Writing for ARTnews, Ben Davis argues that the criticism of the video, which he refers to as a "historical document of an event that took place 14 years ago," should be viewed in the context of a broader historical and cultural perspective. While acknowledging the potential repugnance of the treatment of animals in the video, Davis contends that "the treatment of animals in it is representative of an actual, pronounced strand of Chinese artistic practice, one that was historically important and needs to be understood." He introduces scholar Meiling Cheng's perspective, emphasising the caution needed when applying Euro-American values to China due to radical socioeconomic differences. Davis highlights the evolving attitudes towards animal welfare in China, particularly in urban areas, and places the controversial artwork within the significant rural-to-urban transformations during the exhibition's time frame, noting the cultural shifts that influenced recent Chinese art's focus on animal-based work.

Gary L. Comstock, a philosophy professor at North Carolina State University and a board member of the Culture & Animals Foundation, argues that the Guggenheim's decision to remove the controversial works represents an "unusual conflation of human and animal rights". He specifically objects to the removal of the footage of Dogs That Cannot Touch Each Other, stating that while it captures morally questionable behaviour, it does not justify suppression, as the harm inflicted on the dogs was not extreme or fatal, and there is no evidence of ongoing harm by the artists. Comstock contends that the video of the performance serves as a valuable historical record that sparks conversations about the human-animal bond and cultural differences in the treatment of companion animals and that the video does not harm viewers or the dogs further, as the harm has already occurred.

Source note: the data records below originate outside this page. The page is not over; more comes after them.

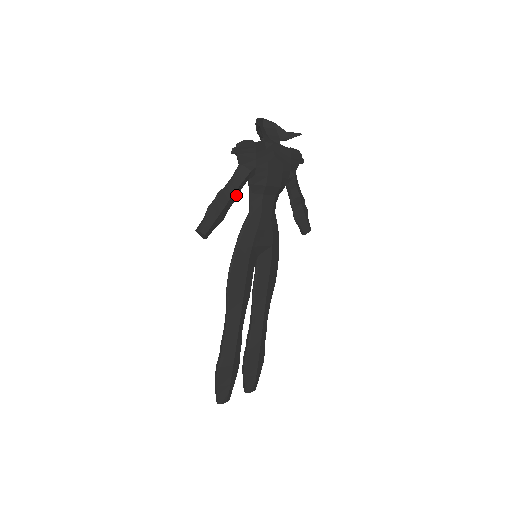
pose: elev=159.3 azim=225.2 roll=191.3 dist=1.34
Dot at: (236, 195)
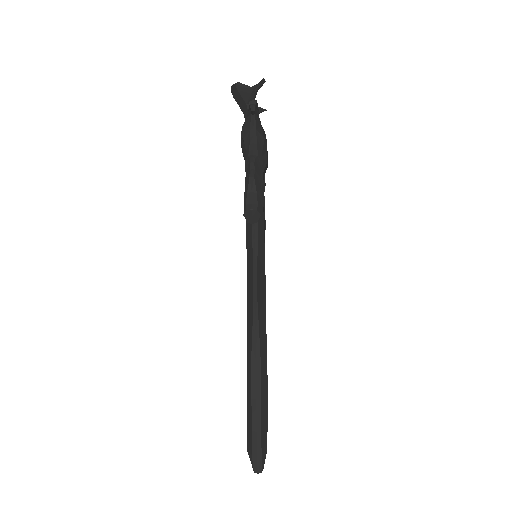
Dot at: occluded
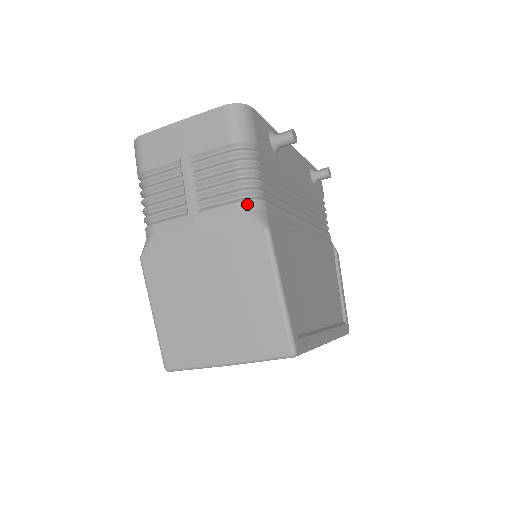
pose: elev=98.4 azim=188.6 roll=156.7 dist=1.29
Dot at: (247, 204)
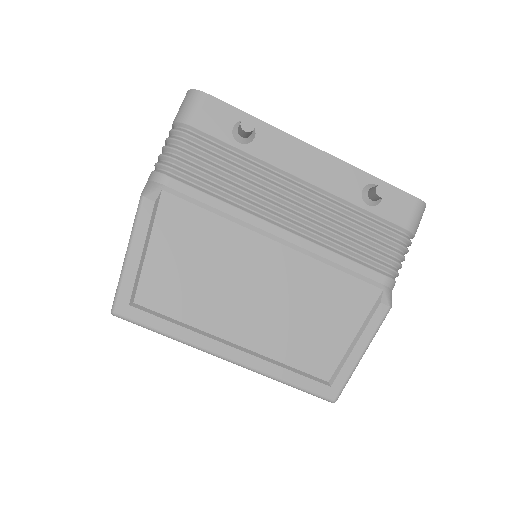
Dot at: (152, 175)
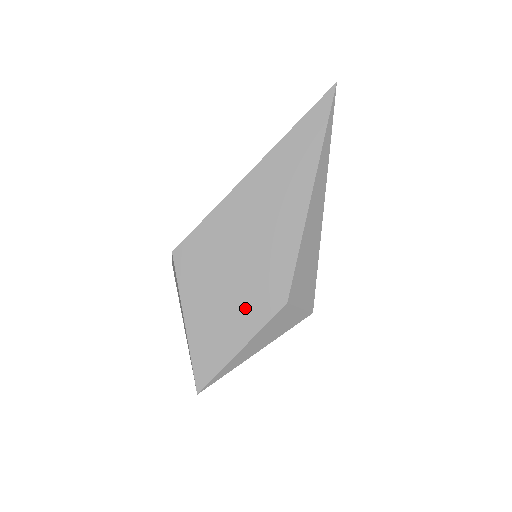
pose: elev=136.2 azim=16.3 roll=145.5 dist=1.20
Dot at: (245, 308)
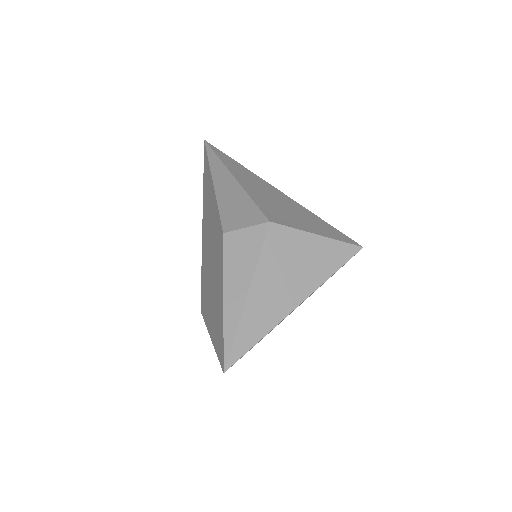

While he deems it "bad art" based on aesthetic judgement, he emphasises that this is not a moral assessment. Comstock also suggests that the artists might have questionable intentions, and he condemns any future attempts to subject sentient animals to similar treatment.

Art history professor Stephen F. Eisenman, in a piece for ARTnews, dismissed the notion that freedom of expression was relevant to the controversy. He expressed outrage at a well-regarded institution showcasing videotapes of artworks that feature "animal use, abuse, and torture.” Jessica Scott-Reid, writing for New York Daily News, rebuked the perceived privilege of art and artists. While acknowledging the art world's distinct realm, she emphasised that "art is still expected to abide by the law, if not of the land then of humanity.”

Best Friends Animal Society criticised the Guggenheim for neglecting the inherent cruelty in the showcased piece and removing it solely due to safety concerns, without addressing the cruelty in its creation or display. They assert that the exhibit constitutes plain animal abuse, highlighting the dogs' lack of consent and denouncing Sun's justifications. They question the ethical implications of presenting such work, drawing parallels to scenarios involving human subjects, and encourage readers to voice their objections to the Guggenheim curator, Alexandra Munroe, whom they label as "out-of-touch."